* [What the exercise asks]:
Please copy exactly every line from the one that contains "author: E-mail: firas_kahlil@yahoo.com" to the end of the data below, with both ends included and no other lines.

* [Excerpted data]:

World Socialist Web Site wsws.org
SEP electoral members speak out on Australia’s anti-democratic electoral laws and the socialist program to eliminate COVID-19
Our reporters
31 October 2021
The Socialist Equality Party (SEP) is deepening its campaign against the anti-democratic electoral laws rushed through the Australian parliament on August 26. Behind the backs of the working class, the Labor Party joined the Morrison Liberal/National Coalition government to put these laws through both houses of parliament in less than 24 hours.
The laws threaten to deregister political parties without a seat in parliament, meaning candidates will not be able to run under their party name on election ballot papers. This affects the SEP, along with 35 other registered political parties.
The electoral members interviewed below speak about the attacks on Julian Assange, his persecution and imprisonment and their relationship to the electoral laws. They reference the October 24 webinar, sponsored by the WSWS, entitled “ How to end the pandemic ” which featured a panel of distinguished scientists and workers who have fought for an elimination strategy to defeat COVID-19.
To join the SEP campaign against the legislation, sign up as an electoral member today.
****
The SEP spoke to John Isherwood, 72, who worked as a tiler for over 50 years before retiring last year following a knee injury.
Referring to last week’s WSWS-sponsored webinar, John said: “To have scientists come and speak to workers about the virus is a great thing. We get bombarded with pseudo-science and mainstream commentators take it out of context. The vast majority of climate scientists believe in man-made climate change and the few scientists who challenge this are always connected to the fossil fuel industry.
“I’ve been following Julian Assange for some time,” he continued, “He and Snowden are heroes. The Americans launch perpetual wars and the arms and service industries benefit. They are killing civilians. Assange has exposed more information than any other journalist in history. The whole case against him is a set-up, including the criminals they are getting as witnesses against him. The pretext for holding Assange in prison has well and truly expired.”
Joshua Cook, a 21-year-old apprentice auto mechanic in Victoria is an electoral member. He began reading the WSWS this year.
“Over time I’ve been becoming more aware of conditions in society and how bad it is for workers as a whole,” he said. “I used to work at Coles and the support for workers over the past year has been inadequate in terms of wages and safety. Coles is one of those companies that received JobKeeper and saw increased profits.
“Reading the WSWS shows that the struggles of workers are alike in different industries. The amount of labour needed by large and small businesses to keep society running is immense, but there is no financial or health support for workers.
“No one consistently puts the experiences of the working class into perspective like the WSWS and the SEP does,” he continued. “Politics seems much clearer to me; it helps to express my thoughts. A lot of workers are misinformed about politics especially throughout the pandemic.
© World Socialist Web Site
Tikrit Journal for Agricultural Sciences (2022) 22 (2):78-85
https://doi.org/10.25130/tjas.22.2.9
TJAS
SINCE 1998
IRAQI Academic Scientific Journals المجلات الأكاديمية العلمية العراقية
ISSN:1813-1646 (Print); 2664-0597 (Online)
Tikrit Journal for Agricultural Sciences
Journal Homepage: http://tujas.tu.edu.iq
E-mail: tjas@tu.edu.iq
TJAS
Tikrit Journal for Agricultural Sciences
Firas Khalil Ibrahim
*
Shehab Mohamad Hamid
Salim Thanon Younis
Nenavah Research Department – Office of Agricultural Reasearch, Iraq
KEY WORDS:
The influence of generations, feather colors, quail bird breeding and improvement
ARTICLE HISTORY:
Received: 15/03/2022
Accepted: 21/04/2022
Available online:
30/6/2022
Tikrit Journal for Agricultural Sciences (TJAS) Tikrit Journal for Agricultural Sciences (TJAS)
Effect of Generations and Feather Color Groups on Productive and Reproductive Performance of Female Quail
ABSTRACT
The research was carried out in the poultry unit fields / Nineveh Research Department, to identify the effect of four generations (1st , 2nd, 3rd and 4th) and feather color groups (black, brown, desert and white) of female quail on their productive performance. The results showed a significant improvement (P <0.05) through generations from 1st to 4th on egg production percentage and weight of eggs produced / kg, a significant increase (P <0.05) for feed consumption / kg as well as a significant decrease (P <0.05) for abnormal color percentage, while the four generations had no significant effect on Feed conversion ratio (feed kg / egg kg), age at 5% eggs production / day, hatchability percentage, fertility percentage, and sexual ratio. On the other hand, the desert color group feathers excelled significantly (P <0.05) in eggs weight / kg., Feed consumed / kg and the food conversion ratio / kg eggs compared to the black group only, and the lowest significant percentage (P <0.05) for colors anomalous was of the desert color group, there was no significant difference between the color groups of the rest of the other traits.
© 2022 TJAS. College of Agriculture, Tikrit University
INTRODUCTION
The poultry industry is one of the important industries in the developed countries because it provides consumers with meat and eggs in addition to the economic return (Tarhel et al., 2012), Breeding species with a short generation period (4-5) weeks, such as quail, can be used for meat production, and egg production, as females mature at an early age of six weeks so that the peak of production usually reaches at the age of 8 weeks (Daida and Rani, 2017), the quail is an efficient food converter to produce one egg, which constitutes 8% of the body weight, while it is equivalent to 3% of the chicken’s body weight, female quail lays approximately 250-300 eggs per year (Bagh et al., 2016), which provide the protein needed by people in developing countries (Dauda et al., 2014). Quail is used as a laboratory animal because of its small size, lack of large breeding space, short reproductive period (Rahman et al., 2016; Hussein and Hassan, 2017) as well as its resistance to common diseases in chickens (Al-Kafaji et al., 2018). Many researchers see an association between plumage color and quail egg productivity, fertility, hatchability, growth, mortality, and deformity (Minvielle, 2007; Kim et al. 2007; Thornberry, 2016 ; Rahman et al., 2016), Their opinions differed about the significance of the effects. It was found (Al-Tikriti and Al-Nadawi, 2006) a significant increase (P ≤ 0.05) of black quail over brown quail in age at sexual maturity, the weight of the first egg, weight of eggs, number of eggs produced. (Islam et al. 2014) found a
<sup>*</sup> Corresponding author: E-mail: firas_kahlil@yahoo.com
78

* [Task output]:
<sup>*</sup> Corresponding author: E-mail: firas_kahlil@yahoo.com
78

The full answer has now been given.